Some faithful parents of our team show up at the championship game and we are pathetically loud. Many cries of "That's my kid!" erupt from proud fathers. Some fathers leave the bench and pace. "They're trying to see how much we can take!" one guy tells me.

(He also lets me in on the difference between rugby and soccer. Rugby, he said, is a hooligans' game played by gentlemen. Soccer, in contrast, is a gentleman's game played by hooligans.)

The game went into extra innings, calls were disputed, and coaches got hot, but sadly, the "evil" team beats the good team and the Little League championship goes to the dark side. We resist booing because we don't want to offend the kids, but in private, we curse and eye the baseball bats with thinly-concealed intentions of grabbing a few and taking out a couple of the evil team's coaches.

But, no time to grieve. There're All-Star tryouts tomorrow, and my boy, according to the coach, is the best all-around player on his team.

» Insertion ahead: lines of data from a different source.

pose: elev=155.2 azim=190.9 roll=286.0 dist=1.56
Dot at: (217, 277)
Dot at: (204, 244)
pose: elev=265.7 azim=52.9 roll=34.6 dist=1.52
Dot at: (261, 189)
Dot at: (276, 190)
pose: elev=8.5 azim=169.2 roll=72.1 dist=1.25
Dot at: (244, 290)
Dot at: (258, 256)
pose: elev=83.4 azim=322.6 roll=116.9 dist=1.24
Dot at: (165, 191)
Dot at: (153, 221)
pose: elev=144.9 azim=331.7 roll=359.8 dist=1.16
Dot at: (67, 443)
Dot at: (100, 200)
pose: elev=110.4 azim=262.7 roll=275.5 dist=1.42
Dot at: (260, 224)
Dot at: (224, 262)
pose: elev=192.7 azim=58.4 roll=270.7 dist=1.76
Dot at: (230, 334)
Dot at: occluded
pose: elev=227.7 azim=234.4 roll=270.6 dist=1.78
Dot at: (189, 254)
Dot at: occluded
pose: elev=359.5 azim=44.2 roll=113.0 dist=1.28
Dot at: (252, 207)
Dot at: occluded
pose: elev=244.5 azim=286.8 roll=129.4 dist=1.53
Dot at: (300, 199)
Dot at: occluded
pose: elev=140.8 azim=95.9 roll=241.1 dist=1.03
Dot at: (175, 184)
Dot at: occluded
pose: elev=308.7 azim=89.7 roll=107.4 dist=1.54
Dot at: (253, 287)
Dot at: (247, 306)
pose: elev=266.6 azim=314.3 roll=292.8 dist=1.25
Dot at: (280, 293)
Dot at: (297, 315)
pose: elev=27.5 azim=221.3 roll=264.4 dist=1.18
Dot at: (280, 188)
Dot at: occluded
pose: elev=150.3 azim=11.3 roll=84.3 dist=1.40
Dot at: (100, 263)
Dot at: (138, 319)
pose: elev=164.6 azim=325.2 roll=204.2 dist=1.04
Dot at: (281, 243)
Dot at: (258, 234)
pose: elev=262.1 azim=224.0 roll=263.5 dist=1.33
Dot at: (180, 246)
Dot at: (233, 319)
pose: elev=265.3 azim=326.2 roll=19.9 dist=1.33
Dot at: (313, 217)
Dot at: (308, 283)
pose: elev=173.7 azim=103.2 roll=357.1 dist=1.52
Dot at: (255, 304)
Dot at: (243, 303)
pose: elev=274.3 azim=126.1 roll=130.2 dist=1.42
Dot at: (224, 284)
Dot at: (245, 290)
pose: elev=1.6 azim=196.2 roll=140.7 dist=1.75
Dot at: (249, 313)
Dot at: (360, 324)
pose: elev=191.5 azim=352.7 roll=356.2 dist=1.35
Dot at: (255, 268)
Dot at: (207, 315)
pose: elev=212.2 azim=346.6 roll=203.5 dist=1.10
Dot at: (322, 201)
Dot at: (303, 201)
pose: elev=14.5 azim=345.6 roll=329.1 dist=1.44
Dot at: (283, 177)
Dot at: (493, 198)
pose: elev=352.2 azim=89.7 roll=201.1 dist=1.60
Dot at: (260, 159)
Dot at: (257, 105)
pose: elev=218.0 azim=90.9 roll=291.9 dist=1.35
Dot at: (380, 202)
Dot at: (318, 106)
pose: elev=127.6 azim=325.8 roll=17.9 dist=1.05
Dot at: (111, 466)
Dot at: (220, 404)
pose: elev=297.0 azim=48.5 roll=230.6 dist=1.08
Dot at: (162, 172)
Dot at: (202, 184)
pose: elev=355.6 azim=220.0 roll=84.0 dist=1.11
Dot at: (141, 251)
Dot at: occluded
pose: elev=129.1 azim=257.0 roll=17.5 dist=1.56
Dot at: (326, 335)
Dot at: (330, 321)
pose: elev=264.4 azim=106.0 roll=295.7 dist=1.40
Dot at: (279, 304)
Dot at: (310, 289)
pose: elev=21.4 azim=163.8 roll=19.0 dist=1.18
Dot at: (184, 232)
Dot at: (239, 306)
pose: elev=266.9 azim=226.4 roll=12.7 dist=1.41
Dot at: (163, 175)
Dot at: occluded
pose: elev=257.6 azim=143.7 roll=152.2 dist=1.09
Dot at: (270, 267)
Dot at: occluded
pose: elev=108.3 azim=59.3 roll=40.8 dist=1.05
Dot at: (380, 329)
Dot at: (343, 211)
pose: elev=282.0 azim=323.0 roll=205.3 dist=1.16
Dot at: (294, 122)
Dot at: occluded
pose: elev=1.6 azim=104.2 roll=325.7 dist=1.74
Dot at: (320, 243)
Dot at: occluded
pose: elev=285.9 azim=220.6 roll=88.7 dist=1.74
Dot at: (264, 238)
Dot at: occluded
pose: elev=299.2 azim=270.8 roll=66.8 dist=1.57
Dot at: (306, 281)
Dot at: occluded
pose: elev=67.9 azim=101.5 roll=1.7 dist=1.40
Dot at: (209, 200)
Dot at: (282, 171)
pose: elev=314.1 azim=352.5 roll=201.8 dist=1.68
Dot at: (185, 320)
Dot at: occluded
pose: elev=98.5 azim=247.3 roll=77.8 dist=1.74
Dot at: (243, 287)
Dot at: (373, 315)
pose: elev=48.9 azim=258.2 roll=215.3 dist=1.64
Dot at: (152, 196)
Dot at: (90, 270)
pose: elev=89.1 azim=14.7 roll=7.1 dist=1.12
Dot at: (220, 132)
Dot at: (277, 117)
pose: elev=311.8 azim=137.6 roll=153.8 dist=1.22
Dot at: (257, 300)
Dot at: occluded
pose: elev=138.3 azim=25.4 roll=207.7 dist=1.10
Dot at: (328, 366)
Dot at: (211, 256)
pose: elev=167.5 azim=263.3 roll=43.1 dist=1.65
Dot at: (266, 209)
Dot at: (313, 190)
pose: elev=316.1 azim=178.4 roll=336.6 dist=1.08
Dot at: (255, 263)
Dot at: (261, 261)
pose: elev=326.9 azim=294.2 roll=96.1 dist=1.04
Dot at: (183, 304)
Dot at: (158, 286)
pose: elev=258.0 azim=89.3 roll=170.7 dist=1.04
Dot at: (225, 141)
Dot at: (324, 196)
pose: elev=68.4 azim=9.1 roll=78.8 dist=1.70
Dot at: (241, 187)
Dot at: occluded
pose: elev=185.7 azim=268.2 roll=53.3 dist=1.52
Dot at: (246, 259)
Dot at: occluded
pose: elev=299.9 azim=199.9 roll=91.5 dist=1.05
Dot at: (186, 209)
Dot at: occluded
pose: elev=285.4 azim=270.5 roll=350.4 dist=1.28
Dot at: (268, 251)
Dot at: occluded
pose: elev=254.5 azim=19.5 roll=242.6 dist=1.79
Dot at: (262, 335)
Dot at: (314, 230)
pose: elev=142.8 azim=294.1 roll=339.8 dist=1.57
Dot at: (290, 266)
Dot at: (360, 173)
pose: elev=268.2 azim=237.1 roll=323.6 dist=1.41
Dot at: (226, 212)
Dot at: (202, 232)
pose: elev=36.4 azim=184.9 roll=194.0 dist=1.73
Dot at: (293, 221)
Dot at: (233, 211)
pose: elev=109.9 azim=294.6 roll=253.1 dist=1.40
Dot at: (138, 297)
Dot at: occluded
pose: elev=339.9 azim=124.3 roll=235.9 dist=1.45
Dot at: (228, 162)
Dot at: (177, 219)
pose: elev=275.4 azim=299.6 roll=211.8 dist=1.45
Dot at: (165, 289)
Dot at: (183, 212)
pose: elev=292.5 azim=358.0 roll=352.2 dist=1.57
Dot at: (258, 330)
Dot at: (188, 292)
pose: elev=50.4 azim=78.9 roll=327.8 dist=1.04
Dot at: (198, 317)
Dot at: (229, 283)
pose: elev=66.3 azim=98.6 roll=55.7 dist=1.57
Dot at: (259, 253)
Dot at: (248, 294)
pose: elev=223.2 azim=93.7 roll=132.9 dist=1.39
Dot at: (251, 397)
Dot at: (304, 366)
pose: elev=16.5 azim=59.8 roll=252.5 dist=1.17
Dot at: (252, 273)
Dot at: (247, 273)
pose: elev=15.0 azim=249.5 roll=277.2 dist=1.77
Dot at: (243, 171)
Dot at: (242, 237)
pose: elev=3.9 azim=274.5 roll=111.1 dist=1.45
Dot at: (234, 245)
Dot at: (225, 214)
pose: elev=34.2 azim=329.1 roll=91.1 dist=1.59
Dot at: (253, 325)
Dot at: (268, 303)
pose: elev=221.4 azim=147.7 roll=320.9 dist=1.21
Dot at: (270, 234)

So, I got him out to the field today to drill him on grounders, line drives, and pop flies, and some batting too. If he makes the All-Star team, he's got six games to play in the next two weekends against other all stars all over the Great Northwest. Meanwhile, I'm putting together a DVD of my son's team and that's taking a while because I want to make sure I show every kid getting a hit and making a play, and the music and editing must be just right.

And, then, there's the team party. So much to do. So much work for the Little League dad. I'm hooked. And, I know I'm hooked because, just before the championship game, which was played just a block from my house, I invited some of my son's teammates over to my house for cookies and they were all wearing their team jerseys and to see the team in my house, jumping around, wearing their colors, made this Little League dad swell up with pride. The team's in my house. What an honor! Cookies for all!

My name is Jeremiah. I'm hooked on Little League baseball and sunflower seeds. I am an addict.

YEAH, DAWG!
Elliot, 1:52 AM

3 Back at me:

you are cute.

that's all I have to say... :)))
Blogger ipodmomma, at 4:07 AM  
okay, I'll say one more thing... a brolly is an umbrella, but I have no clue as to how it came to called such.
Blogger ipodmomma, at 9:34 AM  
Well, ipodmomma's right, you are cute.

Our Boy-child's baseball team is a joy to watch, but Girl-child's t-ball team is even cuter. Picking flowers, lying on their backs while the ball rolls erratically towards them, the new baseball caps barely leaving them room to see...oh how I love this time of year!